探求書――『和文漢読法』ほか



 日本で発行されていながら、日本で見ることのできない書籍、雑誌は少なくない。中国の研究者から、探索を催促されることがあるが、見つからない時は、お手上げなのである。『和文漢読法』がそのなかのひとつだ。

1 『和文漢読法』

 『和文漢読法』は、中国人が日本語書籍を読むための日本語入門書であるらしい。そのころ仮名がわからなかった梁啓超が、日本語のできた羅普とともに著述したというのだ*1。
 ある研究者は、該書はのちに「夏威夷遊記」と改題した、と書いている*2。意味がよくわからない。
 中国人のための日本語教科書を集めているのは、実藤文庫である。その目録を見ると、よく似た坪内雄蔵著、沙頌〓、張肇熊訳『和文漢訳読本』商務ママ書館印行(明治33(1900)年12月著、光緒二十七(1901)年九月訳)は、ある。しかし、梁啓超、羅普の『和文漢読法』は所蔵されていない。
 日本で編集出版された教科書関係の目録も見た。最後の手段で国会図書館にも問い合せてもらったが、「見当りませんでした」と回答があっただけだ。
 『和文漢読法』を探求している夏暁虹より、『清議報』第64冊(1900.11.22)に広告が載っていると複写をもらった。うたい文句に、数日で日本語の書籍が読めるようになる、という。また、清議報館が代理販売をする、ともあり『和文漢読法』は、確かに発行されていることがわかる。
 残念ながら、夏暁虹からの調査依頼にこたえることができないまま、現在にいたっている。もうしわけない。
 以下、梁啓超に関係する書籍、雑誌に言及しておく。

2 雑誌『新小説』

 研究者のなかで知らぬ人はいないくらいに有名な雑誌『新小説』である。梁啓超が、横浜において創刊した。今でこそ影印本が出版されていて本文を読むことができる。しかし、それ以前、日本で見ることができた原物は、創刊号と第7号の2冊にしかすぎなかった。では、現在はどうか。原物を所蔵する機関は、出現したのか。否定せざるをえない。
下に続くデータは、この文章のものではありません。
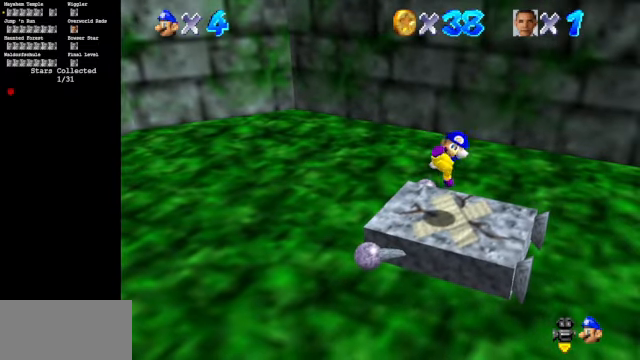
{"buttons": [], "left_stick": "center", "events": [[133, "A", "down"], [133, "B", "down"], [233, "B", "up"], [266, "A", "up"]]}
広告ページを削除してしまった不完全な影印本で当分の間、がまんしなければならないだろう。

3 『十五小豪傑』

 ヴェルヌの翻訳にも梁啓超がからんでくる。
 「十五小豪傑」は、『新民叢報』にはじめ連載され、のちに(法)焦士威爾奴原著、飲冰子(梁啓超)、披髪生(羅普)合訳、横浜・新民社1903というかたちで単行本になった。
 劉鉄雲「壬寅日記」(1902)に、劉鉄雲が『十五小豪傑』を読み、題簽を書いたことが記述されている。この題簽は、梁啓超が劉鉄雲に求めたものだ、いや、劉鉄雲が『新民叢報』に連載されていたものを自分で装丁するために書いたものだ、という論争があった*3。
 このような意見の違いは、横浜で出版された『十五小豪傑』の原物を見れば、すぐに解決できる。単行本に劉鉄雲の書いた題簽があれば、梁啓超が劉鉄雲に依頼したものであろう。なければ、劉鉄雲が自分のために書いたものだ。ところが、この原物も、手にすることができない。問題が提起されてから時間がたった、もう見つけただろう、と中国人研究者にいわれたことがある。見当らないのだから返事のしようがない。
 しめくくりは、秋瑾関係である。

4 雑誌『白話』

 秋瑾主編で留日学生が組織した演説練習会が発行した雑誌という。その創刊号は1904年9月24日に発行され、第3期までの目録が郭延礼編『秋瑾研究資料』(済南・山東教育出版社1987.2。692-695頁)に収録されている。該雑誌は、第6期まで発行されているから、所蔵されるとすれば日本しかありえない、と中国の研究者は、いうのだ。可能性としてはそうかもしれない。しかし、さがしても見つからないことがあるのは、常のことなのだ。
 この場を利用して、ひろく情報の提供を呼びかけたい。ご存知のかたはいませんか。ご教示をお願いします。

1)丁文江撰『梁任公先生年譜長編初稿』上冊 台湾・世界書局1972.8再版。86頁に「羅孝高任公軼事」から引用して『和文漢読法』を著作したと書かれている。
2)坂出祥伸「梁啓超著述編年初稿(一)」関西大学『文学論集』第27巻第4号1978(別刷りによる)。1899年の項目に次のようにある。「『和文漢読法』(羅孝高と共著)のち「夏威夷遊記」と改題」。29頁
3)「劉鉄雲は梁啓超の原稿を読んだか」樽本『清末小説論集』法律文化社1992.2.20

(1998.3.27)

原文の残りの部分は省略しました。